At four o’clock we knew we had to move. Striking camp is never pleasant. Apart from the sadness of finishing one’s holiday, there is the need to coil wet and dirty electric cables and to empty waste water containers and the chemical closet. The spare wheel, stored under the caravan, is always wet and muddy. That morning, in what felt like a rehearsal for a latter-night Götterdämmerung, the wind howled with increasing ferocity and two white-faced children watched through the car windows as Rosemary and I struggled to cope. As I moved the car from its sheltering position, I was sure the caravan would blow over if not actually join Skidbladnir in its headlong flight. But, with our obviously impending departure, Loki must have relented because we were eventually able to hitch up undamaged and park face to wind. We sat resting from our efforts. Loki must have thought we were changing our minds because, even now, the vehicle rocked and swayed with the headwind.

Sighing, we drove away from our idyllic camp-site. Half an hour later, bowling along the A9 into a 60 mph headwind of our own making, the car and caravan – but not our nerves – were rock steady. We pulled into the side of the road. It was just coming light, the wind had dropped to a slight breeze and we decided to have breakfast in the caravan. Rosemary detrmined to do us proud and produced bacon and eggs which we ate as the sun rose from over Sinclairs Bay. For a moment, the tower of the castle of Old Wick stood blackly exactly in the centre of the red disc as it climbed above the horizon.

Michael was unusually quiet and then he said, “Daddy?”

“Yes?”

“Who’s Loki?”

I had been researching Norse legend for several weeks but I knew I had kept my research, and last night’s fantasies, to myself.

“Loki?”

“Yes. It was him, wasn’t it?”

“What was?”

“He made the storm, didn’t he?”

I temporised and asked Jennifer, “Who do you think Loki is?”

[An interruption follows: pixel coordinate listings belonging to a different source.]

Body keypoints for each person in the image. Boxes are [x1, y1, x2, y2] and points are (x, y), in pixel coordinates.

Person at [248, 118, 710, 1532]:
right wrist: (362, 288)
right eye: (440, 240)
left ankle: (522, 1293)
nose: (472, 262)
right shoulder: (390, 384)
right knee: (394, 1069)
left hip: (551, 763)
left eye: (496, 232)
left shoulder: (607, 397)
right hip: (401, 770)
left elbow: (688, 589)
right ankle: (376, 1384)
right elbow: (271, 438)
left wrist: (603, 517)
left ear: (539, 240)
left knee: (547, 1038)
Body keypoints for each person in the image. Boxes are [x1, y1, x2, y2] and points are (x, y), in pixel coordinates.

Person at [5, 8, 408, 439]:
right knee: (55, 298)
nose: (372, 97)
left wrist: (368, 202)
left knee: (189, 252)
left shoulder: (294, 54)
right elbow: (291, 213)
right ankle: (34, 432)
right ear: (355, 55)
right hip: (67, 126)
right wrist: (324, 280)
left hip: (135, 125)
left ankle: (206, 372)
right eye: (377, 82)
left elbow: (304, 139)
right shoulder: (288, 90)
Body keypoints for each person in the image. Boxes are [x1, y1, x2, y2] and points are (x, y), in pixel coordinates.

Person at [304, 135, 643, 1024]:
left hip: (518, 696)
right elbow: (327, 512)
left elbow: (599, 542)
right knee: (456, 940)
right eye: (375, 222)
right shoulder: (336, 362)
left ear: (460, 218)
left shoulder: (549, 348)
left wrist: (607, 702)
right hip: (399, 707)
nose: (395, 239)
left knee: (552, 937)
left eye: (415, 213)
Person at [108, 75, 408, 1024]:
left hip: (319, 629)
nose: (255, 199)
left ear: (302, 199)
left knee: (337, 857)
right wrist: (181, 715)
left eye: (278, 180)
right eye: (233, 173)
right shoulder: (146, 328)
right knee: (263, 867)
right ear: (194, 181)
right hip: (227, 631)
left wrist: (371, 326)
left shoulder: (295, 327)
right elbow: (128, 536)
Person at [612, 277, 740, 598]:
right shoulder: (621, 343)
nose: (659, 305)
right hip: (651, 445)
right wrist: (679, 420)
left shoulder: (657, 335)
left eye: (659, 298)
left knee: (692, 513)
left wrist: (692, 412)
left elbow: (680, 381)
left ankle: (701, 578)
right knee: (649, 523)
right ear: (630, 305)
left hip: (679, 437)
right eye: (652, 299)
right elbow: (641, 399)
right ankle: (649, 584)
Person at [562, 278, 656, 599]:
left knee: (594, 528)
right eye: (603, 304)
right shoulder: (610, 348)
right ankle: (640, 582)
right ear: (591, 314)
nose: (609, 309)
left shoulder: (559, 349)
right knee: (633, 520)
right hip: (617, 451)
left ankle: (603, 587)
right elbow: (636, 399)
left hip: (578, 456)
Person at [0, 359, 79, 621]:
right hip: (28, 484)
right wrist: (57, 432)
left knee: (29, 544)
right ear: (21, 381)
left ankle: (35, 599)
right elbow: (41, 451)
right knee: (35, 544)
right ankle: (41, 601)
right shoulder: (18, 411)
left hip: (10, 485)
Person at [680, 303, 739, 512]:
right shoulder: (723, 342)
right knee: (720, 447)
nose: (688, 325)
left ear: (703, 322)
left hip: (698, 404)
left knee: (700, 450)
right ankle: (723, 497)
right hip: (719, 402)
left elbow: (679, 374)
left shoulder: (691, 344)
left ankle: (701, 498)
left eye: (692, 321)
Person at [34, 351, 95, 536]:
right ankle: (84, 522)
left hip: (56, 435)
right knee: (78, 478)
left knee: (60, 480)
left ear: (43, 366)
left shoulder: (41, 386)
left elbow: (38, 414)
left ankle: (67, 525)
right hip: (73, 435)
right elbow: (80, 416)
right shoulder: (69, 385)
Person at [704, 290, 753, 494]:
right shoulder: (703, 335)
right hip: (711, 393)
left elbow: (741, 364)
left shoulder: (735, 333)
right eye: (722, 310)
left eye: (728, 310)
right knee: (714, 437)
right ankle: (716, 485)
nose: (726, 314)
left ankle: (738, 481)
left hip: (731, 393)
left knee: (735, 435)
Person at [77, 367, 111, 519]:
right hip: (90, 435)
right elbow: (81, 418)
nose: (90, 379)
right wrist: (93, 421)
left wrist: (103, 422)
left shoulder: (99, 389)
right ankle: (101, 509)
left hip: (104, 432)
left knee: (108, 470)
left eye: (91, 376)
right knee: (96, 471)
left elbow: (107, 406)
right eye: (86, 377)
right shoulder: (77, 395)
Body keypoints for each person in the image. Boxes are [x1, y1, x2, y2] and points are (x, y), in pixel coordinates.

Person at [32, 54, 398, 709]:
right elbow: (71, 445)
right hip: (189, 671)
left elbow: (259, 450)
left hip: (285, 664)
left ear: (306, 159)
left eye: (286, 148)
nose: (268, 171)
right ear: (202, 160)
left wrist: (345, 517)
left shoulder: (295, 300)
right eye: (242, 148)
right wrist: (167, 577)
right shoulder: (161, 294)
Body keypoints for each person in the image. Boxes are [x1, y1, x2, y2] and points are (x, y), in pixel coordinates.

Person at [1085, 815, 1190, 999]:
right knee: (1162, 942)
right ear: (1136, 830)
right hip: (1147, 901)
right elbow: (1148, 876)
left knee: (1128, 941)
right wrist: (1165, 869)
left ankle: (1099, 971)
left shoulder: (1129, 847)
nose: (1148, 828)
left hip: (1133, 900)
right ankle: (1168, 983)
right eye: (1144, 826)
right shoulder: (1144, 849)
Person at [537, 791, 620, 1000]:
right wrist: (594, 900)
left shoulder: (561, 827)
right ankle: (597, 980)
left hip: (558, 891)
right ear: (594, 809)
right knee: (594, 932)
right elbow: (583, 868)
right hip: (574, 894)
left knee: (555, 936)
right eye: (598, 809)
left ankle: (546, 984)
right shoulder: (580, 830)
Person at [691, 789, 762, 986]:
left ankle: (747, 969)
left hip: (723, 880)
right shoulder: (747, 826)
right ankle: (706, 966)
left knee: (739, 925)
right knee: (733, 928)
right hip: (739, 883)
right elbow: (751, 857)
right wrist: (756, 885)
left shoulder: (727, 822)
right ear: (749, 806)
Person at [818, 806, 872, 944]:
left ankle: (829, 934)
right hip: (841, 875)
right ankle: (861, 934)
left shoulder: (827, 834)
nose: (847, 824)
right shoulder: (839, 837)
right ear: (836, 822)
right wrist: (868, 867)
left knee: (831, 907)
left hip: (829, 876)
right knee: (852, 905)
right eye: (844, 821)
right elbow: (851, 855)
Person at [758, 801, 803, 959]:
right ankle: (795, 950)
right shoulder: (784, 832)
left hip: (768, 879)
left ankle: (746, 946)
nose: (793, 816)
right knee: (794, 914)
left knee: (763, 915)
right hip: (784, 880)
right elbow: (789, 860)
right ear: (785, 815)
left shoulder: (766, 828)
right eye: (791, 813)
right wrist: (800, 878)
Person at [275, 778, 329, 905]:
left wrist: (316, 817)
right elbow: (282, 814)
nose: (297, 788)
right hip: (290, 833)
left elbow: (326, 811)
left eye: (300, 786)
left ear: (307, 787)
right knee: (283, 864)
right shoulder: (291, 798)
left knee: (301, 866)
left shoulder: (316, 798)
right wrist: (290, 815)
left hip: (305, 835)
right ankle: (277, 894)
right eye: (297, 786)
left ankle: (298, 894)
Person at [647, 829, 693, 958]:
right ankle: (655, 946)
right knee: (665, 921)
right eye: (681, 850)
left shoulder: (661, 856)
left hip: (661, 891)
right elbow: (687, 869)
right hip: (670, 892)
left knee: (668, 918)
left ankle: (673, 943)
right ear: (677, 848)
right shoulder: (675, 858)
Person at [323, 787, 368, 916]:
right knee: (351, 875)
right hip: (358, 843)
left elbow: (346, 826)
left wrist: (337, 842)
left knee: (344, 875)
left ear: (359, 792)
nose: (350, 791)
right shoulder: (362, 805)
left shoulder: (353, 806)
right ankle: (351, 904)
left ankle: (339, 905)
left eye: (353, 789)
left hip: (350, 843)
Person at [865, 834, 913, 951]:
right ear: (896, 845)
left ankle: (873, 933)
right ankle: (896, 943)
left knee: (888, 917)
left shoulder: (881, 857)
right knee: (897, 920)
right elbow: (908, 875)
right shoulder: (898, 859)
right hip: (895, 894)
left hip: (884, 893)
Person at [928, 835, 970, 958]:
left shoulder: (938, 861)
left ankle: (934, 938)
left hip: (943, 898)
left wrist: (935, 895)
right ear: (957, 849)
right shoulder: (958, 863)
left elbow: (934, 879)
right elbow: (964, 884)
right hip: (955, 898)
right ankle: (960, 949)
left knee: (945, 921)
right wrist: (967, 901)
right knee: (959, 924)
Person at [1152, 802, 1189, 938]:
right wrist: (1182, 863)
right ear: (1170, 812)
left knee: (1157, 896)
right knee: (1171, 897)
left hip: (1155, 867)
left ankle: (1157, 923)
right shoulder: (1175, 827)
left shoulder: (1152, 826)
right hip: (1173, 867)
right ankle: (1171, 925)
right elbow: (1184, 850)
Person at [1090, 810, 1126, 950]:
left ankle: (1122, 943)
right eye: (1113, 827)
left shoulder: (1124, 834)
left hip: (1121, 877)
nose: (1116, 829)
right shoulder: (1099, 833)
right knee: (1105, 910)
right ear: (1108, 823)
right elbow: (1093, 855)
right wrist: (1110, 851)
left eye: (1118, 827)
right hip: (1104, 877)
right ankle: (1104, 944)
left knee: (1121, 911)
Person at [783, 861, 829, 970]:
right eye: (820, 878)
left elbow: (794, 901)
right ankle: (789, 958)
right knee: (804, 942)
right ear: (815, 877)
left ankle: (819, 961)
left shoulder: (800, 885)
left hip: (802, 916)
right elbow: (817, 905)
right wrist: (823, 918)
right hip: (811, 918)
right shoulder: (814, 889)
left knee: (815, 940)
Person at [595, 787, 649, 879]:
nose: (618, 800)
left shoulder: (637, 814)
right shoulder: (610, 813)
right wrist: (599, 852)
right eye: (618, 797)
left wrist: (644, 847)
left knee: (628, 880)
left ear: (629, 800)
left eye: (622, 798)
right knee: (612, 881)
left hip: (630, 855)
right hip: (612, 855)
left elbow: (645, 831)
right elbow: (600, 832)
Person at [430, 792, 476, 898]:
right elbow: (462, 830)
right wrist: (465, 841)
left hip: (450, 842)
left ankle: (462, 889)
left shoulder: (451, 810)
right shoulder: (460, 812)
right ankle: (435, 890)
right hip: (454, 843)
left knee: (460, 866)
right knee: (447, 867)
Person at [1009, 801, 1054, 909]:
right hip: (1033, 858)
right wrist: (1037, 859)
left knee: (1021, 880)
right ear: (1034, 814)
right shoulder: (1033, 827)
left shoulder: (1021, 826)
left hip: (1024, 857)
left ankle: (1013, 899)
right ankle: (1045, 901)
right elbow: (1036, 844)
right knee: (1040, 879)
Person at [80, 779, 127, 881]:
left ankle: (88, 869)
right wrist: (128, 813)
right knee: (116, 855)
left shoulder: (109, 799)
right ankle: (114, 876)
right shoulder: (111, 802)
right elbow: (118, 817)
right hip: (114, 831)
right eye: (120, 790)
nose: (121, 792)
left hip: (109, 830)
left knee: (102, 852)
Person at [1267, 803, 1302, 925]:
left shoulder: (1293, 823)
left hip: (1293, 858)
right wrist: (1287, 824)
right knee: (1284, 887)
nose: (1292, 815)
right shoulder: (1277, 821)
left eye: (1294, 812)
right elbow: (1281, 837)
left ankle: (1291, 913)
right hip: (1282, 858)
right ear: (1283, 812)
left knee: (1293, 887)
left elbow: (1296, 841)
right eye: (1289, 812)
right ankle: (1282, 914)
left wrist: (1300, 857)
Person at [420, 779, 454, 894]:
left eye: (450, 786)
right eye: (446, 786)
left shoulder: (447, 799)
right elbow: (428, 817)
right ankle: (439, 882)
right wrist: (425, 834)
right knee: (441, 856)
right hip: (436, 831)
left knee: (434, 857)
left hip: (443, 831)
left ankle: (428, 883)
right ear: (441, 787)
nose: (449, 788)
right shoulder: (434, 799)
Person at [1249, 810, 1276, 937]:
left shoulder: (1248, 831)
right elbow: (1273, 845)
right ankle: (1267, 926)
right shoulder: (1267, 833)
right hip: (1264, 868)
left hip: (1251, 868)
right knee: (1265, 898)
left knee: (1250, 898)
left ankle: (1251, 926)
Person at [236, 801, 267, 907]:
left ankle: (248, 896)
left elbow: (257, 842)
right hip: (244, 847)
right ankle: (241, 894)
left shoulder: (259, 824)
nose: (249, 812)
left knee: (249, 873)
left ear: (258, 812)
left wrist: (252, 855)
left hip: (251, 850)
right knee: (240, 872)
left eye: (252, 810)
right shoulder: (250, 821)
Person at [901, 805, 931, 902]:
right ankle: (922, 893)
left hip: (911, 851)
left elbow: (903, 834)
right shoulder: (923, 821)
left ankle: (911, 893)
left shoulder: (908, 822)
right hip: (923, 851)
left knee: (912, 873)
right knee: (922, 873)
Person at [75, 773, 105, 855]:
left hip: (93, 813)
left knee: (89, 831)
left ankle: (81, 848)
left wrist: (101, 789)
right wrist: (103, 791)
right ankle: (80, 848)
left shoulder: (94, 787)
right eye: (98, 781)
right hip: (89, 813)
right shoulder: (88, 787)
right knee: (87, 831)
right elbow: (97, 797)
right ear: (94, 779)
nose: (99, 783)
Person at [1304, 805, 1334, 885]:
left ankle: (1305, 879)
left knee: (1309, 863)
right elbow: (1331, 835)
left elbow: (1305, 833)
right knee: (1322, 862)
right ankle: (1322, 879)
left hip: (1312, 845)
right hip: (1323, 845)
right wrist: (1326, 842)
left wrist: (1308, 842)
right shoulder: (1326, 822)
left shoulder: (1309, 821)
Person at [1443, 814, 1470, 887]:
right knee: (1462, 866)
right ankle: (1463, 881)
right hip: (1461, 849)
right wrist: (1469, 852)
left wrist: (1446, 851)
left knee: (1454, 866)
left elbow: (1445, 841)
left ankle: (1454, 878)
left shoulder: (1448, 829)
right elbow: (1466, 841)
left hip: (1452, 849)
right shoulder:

“I don’t know. I’ve never heard of him.”

“You haven’t said about him to Michael?”

“No. I’ve never heard of him.”

“Have you, love?” I asked Rosemary. She was busy with breakfast and wasn’t listening.

“Have I what?”

“Have you said anything about Loki to Michael?”

“Who’s Loki?” she asked.

“Michael said, “It wasn’t just Loki. There was others, too.”

“Were others too, Michael. Not was others. Who were the others?”

“I don’t know.”

“Who told you about Loki?”

“Nobody. I saw him. In the wind. He said he was called Loki.”

“What did he look like?”

“I don’t know. Sort of ... big. He was laughing.”

Michael nagged me to tell him who Loki is but, you see, I’m no longer sure that I know.”